En las ciudades con tradición taurina, así que suenan los clarines, la fiesta se deja sentir de manera reconocible, con mayor o menor intensidad, por los rincones más transitados de su historia. Incluso en estos últimos años de "combate a la fiesta de los toros", el cosquilleo de la corrida y el morbo del torero con sus luces rodeándole  el cuerpo, revolotean como semillas polínicas de  primavera. 

Los protagonistas del toro (y sus apoyos externos) de este año isidril madrileño -a diferencia de los inmediatos pasados- aparecen como más rearmados. Sevilla ha sonado más que temporadas pasadas y José Tomás ha regado de tauromaquia y sueño está piel de toro -que un día llamaron a España- con los estatuarios inverosímiles que interpretó en Jerez.

En Madrid, medios de comunicación y periodistas durante bastante tiempo tibios, cuando no ásperos, con lo taurino comienzan a abrirse de capa de nuevo: TVE, El País, algunos digitales... Aparecen así algunos apellidos tan sonoros como Amon acariciando el "lomo del zaino" y construyendo textos nuevos sobre las palabras antiguas. Hablo de Rubén Amon, hijo del gran Santiago Amon: cultura, sensibilidad, pluma decisiva..., que nos sorprende desde El País ora susurrando a los oídos de los "cuvillos", ora tarareando "West Side Story" desde Salzburgo. Periodismo con mordiente sostenido sobre los pilares de granito del mejor oficio que huye tanto del ripio como de la cursilería. 

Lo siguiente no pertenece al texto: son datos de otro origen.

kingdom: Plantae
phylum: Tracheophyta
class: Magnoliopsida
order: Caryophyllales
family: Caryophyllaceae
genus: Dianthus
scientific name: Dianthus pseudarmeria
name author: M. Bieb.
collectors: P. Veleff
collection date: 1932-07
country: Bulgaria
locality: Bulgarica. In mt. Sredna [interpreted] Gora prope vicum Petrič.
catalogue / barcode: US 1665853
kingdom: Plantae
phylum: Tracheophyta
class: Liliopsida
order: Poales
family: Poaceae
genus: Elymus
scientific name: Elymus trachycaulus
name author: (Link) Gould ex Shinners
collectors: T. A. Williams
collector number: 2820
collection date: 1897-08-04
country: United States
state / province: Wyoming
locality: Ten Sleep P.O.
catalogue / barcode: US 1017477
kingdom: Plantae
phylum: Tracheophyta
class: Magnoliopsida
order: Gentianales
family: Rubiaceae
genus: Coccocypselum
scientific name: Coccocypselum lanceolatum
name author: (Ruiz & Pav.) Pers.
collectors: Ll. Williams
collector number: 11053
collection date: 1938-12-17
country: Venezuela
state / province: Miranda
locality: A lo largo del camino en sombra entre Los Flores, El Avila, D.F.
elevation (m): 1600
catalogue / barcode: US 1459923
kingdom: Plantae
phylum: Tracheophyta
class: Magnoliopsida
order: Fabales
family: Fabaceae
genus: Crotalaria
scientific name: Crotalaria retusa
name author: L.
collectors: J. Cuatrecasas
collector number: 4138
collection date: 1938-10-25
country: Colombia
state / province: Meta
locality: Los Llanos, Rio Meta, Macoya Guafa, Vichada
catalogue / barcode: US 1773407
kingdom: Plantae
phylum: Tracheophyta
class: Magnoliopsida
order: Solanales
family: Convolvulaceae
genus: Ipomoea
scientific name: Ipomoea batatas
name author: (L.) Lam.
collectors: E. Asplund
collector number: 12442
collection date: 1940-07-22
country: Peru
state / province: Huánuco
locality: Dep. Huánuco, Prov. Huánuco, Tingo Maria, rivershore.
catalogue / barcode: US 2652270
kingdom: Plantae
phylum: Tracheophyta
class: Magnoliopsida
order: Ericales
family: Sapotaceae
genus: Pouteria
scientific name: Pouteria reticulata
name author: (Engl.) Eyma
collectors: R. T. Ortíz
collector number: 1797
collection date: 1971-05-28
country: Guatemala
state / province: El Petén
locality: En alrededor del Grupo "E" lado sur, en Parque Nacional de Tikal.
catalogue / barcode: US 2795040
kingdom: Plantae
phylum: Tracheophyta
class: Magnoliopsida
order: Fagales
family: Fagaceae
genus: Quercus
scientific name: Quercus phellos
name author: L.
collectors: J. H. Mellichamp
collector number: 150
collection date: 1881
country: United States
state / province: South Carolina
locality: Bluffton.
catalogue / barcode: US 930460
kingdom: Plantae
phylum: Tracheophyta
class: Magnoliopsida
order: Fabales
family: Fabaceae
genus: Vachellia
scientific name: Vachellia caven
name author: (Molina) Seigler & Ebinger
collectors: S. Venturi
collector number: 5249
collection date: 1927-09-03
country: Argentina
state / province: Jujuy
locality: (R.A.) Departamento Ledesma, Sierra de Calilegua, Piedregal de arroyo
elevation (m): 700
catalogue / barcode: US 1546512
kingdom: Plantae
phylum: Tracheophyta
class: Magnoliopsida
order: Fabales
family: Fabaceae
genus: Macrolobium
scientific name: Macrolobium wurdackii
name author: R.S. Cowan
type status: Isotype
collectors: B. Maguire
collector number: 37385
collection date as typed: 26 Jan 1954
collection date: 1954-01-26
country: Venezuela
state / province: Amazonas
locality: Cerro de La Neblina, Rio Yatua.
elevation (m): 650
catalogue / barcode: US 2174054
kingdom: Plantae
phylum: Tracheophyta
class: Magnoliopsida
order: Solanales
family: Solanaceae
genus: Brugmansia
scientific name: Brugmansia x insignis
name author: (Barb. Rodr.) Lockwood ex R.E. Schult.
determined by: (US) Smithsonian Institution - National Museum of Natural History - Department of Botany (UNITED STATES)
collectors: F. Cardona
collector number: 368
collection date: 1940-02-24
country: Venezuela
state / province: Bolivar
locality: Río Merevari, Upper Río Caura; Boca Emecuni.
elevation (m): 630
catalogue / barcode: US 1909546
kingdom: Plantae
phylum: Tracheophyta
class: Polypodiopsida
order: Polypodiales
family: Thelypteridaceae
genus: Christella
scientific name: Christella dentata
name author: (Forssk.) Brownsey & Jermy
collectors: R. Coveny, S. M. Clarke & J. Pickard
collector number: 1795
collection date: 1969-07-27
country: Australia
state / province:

La fiesta se anima un tanto así que Esperanza Aguirre declina, los toreros pijos, "que tanto la cuidan", enfilan hasta el papel couché  rulo de raby la tertulia para ganarse la vida, pues hace tiempo torean a más de dos metros de la línea del miedo, y el rey emérito no llena tanto las barreras de gran sombra. Ahora sólo falta que los nietos de los que aún están al frente del cotarro del toro logren convencerlos de que el siglo XVIII en el que viven hace mucho tiempo que pasó.  

Claro que donde no se aprecia cambio alguno es en los menús taurinos que ofrecen por estas fechas numerosos restaurantes. Continúan siendo la ofertas de zampada española a las que añaden rabo de toro de lidia o, en un exceso, carrileras de toro. (Tomate con ventresca, huevos estrellados, espárragos frescos, alubias rojas o no, alcachofas con jamón, merluza con almejas en salsa verde, bacalao a la vizcaína, chuleton  de vaca a la parrilla, solomillo a la parrilla, pluma de cerdo... siga usted completando esa lista que todo español tripero sabe de memoria). Fuera de esta monumental carta españolísima, lo más próximo a la cocina taurina que se añade es el entrante que llamamos banderilla (hilda en el País Vasco) cuyo palillo puede ensartar todo menos algo proveniente del mundo bovino. 

Se pierden los menús que olían tanto a dehesa como a cuadra; los restaurantes de postín de provincias y de la capital ya no se esmeran en tal arte. Recuerdo ahora el menú especial que disfruté (solo en parte) hace dos o tres años en Los Churrascos de Murcia: cecina de vaca, croquetas de meloso, hojaldre relleno de ternera, callos de vaca con garbanzos, rabo de toro... Salvajismo muy nuestro. Ahora los menús de este tiempo a duras penas incorporan un plato de rabo de toro; aunque algunos quijotes quedan que se esmeran.

Por ejemplo, los chef de los restaurantes y catering del cura Lezama en Madrid ofrecen estos días cositas como timbal de berenjenas con carrilera de toro, arroz cremoso de rabo de toro, rulo de rabo de toro estofado y desmigado con patatas bravas, y así. Recomiendo a los (re)impulsores de la fiesta qué no desfallezcan, qué continúen avanzando guiados por la luz de la digitalización y cuelguen los zahones y el trabuco en los museos; qué traten de convencer, en el caso de Madrid, a cocineros tan mediáticos como David Muñoz o Mario Sandoval para que recreen una cocina que transporte el sabor del tuétano, la textura del solomillo y, por supuesto, el mito del rabo de toro a los paladares modernos. Aunque pensándolo mejor, el rabo de toro cordobés que se quede como está: a un paso del museo de la gloria.